* [About this exercise]:
Within the material, how many of the lines include the word "City"? State only that number.

'''

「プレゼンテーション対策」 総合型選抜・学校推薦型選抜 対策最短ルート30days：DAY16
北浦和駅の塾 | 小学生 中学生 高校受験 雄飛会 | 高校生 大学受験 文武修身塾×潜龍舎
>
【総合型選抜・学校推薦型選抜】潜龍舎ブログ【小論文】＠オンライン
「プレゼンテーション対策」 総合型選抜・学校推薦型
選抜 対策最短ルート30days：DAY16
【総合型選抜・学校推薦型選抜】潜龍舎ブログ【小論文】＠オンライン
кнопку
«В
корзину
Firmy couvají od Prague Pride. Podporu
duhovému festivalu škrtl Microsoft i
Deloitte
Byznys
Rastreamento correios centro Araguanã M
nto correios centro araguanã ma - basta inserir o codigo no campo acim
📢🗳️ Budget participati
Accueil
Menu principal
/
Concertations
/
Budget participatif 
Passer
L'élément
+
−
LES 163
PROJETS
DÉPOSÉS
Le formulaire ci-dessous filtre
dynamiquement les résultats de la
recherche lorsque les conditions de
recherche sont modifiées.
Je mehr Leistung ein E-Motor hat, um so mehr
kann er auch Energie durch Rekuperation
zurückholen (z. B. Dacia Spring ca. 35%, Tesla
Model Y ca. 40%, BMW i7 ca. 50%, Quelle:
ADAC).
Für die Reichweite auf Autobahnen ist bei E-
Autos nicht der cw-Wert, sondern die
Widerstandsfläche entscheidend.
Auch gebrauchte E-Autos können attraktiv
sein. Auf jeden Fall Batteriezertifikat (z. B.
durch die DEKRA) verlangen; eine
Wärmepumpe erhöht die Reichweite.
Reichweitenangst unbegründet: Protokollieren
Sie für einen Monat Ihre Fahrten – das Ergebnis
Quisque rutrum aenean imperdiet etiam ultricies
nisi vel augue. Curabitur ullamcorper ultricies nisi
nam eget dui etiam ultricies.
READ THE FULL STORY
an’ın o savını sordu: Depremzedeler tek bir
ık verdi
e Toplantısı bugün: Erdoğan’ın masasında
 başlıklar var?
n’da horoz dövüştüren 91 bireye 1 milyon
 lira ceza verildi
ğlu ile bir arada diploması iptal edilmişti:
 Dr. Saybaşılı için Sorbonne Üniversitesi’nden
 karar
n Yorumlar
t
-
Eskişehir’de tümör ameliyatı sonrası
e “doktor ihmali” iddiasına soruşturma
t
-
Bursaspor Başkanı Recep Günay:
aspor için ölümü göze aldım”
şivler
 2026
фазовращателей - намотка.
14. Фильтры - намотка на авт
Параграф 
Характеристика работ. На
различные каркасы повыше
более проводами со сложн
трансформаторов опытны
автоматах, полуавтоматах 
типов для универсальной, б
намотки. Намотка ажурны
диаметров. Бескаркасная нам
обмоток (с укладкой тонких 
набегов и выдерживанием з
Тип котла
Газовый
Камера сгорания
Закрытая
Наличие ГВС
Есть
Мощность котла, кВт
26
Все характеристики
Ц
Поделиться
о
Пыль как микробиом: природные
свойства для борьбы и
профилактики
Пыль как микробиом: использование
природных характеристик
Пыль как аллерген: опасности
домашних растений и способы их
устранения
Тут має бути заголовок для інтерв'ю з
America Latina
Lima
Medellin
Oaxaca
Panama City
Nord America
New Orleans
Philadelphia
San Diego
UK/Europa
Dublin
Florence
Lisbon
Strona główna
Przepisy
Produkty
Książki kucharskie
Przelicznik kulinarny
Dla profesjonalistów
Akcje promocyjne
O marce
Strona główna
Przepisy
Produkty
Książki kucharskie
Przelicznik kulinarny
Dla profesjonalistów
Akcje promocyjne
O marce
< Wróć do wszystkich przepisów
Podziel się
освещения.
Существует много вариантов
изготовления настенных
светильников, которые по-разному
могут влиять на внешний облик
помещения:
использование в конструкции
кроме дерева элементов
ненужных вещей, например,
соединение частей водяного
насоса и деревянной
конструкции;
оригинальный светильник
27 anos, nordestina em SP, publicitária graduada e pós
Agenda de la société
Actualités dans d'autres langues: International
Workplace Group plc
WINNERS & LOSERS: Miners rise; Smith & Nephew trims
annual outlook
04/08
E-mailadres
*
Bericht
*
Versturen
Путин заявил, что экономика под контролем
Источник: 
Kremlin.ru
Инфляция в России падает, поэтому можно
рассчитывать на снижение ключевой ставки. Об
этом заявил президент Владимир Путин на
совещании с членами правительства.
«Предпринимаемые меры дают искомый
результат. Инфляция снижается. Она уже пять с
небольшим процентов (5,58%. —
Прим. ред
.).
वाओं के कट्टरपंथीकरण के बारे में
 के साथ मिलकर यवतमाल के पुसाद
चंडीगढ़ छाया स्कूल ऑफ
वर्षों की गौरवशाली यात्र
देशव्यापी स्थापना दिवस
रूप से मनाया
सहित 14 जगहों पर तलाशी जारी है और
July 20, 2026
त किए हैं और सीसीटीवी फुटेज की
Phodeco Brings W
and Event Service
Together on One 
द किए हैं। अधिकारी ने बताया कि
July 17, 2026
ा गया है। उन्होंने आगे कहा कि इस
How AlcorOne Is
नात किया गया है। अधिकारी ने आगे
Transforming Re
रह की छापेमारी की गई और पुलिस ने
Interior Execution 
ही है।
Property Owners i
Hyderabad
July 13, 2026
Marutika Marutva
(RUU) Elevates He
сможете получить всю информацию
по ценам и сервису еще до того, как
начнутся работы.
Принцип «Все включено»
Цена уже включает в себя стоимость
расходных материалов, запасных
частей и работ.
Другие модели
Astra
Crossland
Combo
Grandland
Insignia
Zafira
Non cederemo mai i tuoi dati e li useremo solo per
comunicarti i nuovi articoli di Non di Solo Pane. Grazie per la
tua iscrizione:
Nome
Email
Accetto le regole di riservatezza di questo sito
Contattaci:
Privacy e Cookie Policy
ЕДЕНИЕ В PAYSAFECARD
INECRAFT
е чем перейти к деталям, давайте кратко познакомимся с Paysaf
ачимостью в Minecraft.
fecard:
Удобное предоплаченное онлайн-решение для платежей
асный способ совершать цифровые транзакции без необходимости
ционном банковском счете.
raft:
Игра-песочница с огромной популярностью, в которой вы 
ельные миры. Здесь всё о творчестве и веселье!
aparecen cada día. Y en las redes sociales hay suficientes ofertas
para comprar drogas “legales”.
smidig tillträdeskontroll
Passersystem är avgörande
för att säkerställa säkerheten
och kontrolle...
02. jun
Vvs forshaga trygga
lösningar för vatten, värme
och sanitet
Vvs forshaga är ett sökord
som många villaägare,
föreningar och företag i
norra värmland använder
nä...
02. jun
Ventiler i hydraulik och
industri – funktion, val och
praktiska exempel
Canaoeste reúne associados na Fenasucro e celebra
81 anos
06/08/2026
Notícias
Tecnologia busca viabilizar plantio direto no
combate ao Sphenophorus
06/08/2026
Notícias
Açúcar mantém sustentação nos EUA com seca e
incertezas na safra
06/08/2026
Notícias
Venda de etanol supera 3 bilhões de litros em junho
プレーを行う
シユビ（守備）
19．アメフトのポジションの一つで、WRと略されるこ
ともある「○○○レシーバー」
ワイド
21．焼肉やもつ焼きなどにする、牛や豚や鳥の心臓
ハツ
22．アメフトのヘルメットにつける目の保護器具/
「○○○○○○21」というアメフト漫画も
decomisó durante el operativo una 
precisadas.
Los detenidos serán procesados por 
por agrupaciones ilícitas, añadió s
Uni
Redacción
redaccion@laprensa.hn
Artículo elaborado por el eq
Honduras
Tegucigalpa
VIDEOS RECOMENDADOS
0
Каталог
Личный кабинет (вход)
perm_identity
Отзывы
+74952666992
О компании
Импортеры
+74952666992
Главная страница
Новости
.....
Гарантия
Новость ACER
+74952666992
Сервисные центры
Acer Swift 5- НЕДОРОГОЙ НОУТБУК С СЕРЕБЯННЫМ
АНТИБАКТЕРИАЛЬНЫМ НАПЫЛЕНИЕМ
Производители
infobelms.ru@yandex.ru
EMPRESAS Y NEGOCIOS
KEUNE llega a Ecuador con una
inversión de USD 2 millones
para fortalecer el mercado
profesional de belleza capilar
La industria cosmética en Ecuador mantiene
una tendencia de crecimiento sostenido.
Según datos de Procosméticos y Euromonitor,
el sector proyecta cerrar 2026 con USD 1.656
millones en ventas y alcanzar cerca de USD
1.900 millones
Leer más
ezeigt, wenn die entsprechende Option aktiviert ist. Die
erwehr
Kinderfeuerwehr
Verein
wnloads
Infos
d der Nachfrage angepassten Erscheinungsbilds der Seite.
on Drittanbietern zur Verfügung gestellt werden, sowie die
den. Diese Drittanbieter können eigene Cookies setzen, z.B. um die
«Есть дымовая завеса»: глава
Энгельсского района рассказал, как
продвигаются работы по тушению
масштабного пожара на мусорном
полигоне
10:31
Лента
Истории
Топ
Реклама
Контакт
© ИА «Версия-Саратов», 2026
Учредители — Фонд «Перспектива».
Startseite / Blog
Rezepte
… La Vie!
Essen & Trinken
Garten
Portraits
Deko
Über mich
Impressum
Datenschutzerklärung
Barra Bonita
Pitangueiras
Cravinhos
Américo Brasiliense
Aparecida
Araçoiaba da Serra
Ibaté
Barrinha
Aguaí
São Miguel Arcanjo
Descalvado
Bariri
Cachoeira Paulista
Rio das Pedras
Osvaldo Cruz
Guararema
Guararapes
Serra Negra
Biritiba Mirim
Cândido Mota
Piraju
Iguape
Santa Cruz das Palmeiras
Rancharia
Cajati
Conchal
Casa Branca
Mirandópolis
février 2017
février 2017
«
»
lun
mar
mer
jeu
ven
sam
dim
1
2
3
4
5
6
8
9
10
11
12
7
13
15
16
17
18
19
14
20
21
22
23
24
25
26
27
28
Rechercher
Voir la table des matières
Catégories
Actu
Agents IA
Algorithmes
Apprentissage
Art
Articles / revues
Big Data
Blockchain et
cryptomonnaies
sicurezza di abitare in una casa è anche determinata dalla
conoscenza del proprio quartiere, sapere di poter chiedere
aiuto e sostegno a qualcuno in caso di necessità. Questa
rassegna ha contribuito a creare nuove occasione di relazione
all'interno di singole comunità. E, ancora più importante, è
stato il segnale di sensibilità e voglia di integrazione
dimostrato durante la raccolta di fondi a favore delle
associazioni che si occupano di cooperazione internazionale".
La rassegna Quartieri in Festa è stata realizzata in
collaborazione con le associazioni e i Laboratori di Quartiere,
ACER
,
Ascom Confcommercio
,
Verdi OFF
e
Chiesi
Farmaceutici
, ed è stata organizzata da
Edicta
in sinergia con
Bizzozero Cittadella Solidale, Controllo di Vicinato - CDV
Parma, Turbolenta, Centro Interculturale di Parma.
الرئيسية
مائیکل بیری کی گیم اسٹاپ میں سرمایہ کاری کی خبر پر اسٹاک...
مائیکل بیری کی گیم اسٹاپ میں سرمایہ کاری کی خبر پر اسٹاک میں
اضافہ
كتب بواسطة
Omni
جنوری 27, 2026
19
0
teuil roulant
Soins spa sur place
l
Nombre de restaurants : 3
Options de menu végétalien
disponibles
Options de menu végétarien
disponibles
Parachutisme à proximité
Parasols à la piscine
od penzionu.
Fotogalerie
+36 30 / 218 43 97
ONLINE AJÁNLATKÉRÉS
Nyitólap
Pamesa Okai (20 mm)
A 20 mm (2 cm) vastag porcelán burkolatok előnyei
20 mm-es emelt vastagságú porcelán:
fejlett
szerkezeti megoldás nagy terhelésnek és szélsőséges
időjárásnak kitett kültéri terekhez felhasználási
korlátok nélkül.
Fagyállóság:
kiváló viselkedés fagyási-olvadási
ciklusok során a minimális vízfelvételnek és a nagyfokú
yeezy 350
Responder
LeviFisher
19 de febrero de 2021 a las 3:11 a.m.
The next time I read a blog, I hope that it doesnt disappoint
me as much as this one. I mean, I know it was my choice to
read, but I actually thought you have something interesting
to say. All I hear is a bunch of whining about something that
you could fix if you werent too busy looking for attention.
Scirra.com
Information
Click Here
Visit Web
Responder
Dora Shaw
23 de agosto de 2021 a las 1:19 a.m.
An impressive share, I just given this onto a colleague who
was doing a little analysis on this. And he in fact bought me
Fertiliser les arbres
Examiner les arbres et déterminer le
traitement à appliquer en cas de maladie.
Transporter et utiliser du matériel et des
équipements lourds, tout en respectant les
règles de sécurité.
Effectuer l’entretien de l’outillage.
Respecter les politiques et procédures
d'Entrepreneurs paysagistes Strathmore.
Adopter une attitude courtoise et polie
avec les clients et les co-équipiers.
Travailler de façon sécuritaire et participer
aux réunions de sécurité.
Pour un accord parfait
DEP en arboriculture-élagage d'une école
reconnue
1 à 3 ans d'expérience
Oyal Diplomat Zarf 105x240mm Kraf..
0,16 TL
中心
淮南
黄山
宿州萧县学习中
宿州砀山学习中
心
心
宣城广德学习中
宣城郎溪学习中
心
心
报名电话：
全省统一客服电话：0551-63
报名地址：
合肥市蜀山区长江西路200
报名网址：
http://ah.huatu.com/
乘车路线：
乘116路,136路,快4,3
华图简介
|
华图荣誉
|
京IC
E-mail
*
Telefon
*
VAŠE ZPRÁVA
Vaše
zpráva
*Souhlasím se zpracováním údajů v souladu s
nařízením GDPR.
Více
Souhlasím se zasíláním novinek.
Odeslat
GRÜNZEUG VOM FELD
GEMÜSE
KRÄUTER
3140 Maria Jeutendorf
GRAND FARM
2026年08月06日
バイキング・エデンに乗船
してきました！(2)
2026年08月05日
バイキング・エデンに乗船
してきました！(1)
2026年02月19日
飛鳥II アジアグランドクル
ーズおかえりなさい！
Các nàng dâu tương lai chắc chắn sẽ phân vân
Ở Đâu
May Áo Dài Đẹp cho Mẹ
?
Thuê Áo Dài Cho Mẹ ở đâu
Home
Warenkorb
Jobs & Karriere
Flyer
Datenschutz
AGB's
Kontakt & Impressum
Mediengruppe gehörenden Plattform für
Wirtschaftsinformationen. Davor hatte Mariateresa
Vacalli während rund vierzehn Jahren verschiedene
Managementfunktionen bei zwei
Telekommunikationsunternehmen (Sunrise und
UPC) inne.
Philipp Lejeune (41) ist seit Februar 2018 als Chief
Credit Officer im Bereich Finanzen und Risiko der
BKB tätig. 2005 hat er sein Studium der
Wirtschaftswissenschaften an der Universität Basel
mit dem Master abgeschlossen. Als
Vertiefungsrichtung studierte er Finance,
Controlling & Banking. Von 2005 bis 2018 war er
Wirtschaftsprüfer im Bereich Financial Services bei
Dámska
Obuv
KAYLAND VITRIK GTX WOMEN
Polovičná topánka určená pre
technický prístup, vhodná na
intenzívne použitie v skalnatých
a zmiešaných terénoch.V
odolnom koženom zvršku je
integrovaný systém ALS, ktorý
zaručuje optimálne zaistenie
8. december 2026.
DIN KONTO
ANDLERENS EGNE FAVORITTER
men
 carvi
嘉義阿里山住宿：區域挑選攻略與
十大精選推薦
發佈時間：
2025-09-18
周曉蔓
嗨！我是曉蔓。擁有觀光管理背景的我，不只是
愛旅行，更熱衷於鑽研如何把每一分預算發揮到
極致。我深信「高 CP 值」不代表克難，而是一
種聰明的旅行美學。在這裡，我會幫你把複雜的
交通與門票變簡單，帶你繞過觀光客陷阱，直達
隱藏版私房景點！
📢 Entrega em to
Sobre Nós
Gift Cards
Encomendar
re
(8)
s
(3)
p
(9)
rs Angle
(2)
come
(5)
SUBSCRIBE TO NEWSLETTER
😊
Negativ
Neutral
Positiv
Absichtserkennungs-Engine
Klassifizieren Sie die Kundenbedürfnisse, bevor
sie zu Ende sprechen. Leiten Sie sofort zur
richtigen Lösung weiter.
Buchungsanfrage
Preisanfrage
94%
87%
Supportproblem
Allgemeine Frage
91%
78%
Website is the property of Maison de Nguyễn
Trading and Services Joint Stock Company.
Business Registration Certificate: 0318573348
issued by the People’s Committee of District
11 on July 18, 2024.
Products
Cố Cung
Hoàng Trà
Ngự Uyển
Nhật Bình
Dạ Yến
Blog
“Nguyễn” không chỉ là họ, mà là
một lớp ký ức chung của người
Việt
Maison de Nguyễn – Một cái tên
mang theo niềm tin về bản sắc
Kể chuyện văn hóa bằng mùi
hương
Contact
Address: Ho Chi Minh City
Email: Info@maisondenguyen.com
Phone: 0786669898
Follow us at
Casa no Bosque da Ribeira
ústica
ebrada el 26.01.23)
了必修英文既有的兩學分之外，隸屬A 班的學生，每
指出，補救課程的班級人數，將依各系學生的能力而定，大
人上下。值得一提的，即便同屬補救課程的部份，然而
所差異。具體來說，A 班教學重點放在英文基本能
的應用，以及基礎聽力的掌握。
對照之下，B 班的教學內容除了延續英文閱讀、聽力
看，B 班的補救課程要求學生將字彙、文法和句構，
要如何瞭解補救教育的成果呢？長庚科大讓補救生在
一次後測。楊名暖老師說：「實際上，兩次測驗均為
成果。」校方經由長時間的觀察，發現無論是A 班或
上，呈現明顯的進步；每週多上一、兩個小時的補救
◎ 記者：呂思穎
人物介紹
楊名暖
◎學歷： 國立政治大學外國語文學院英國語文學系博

'''

* [Written response]:
2